Operative Security Policy
At Operative, we take the security and privacy of your data very seriously. Accordingly, Operative implements a robust security program that includes, among other components, secure system architecture and providing security and privacy training to employees.
Compliance and Standards
Operative complies with several international standards and regularly participates in relevant audits.
ISO 27001:2013 – Operative is compliant and certified to the ISO 27001:2013 global standard for information security management.
SOC 1 Type 2 – Operative has several products that are audited and comply with the AICPA standards for Controls at a Service Organization, audited annually.
SOC 2 Type 2 – Operative has several products that are audited and comply with the AICPA standards for Controls at a Service Organization, audited annually.
Data Center Security
Operative cloud-based services and platforms are hosted on Amazon Web Services (AWS). AWS datacenters meet security regulations and standards with industry-leading physical and environmental controls. AWS is compliant with a wide range of standards, laws and regulations including CSA, various ISO standards, PCI, SOC reports and FedRAMP. Additional information can be found in the link.
Operative is committed to maintaining and improving the security of our environments. As such, we regularly review the services and information accessible on our servers and related security requirements.
Security controls are implemented within networks using a strict access control policy. Access points into the network are blocked from those deemed essential or business critical.
Encrypted Data In Transit
All transmission of data over the internet is communicated via HTTPS. Our services support Transport Layer Security encryption, providing the necessary levels of confidentiality, integrity and non-repudiation.
Endpoint and Server Security
Malware protection suites are installed and managed from a centralized location including monitoring and logging of events.

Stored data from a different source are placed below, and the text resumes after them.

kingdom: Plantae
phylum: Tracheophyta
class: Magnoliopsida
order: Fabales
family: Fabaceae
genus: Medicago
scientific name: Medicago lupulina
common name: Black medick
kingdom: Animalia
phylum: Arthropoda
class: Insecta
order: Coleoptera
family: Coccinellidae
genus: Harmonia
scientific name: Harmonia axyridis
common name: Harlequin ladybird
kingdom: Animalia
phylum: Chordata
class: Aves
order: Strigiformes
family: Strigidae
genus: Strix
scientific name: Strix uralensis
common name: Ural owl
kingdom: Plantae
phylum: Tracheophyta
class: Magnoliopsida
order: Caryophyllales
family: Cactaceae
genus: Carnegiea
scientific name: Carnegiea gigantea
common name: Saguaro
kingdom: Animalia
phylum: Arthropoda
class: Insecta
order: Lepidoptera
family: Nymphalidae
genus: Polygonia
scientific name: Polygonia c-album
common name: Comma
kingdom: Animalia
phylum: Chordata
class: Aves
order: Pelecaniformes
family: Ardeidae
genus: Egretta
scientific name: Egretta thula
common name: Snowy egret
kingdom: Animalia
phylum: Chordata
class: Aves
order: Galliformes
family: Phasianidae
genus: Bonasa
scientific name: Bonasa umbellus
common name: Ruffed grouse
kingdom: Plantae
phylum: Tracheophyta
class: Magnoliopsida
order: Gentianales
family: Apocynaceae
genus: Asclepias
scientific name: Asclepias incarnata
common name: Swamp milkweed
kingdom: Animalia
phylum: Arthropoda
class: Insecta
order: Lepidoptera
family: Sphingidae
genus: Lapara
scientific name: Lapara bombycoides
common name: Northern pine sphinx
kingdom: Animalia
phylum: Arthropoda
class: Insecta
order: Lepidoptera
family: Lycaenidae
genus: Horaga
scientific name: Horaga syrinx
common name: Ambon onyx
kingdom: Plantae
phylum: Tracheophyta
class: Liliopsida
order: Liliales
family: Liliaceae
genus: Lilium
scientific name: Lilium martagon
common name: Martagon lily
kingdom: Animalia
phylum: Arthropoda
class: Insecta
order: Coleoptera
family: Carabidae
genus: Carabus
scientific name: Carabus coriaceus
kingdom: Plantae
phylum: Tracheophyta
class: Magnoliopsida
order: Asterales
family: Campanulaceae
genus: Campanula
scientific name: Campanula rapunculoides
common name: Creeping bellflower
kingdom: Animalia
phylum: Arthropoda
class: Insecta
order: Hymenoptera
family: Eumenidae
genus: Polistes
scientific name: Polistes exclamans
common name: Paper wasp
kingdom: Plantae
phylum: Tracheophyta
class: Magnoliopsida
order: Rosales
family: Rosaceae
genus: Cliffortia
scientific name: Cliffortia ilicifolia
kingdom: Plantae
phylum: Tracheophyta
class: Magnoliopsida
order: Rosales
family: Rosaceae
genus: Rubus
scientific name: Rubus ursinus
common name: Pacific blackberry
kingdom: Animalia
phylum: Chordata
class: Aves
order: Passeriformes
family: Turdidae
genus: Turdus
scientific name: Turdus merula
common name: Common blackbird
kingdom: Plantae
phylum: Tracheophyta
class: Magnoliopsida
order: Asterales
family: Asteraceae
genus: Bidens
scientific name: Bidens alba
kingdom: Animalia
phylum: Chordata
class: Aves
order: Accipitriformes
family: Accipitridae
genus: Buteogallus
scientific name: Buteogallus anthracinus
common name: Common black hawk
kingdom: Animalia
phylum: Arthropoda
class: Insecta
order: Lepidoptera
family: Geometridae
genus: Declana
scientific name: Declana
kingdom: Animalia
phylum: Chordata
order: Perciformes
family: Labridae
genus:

Operative performs various security tests and audits for our infrastructure and applications. These tests include:
- Software Composition Analysis
- Static code analysis
- Dynamic code analysis
- Network vulnerability assessment
- Network penetration testing
- Application vulnerability assessment
- Penetration testing of multiple environments and solutions
Access to data is controlled and provided to teams and members with specific business needs. Regular permission review is performed to prevent permission overlap, permission creep and conflict of interests.
Security and Privacy Awareness
Operative performs various activities to improve the awareness around security and privacy. Some of these include annual awareness training sessions for both security and privacy.
In order to improve and ready both employees and leadership for cyber incidents, Operative performs various testing and internal simulations. The results are analyzed and studied to continuously improve the security program.
Business Continuity and Disaster Recovery
Operative maintains disaster recovery capabilities to minimize the impact of disruptions to our operations.
Operative implements a robust alert and monitoring solution to continuously identify potential cyber security incidents. Dedicated Incident Response personnel are on call 24/7 to ensure that security incidents are managed end-to-end.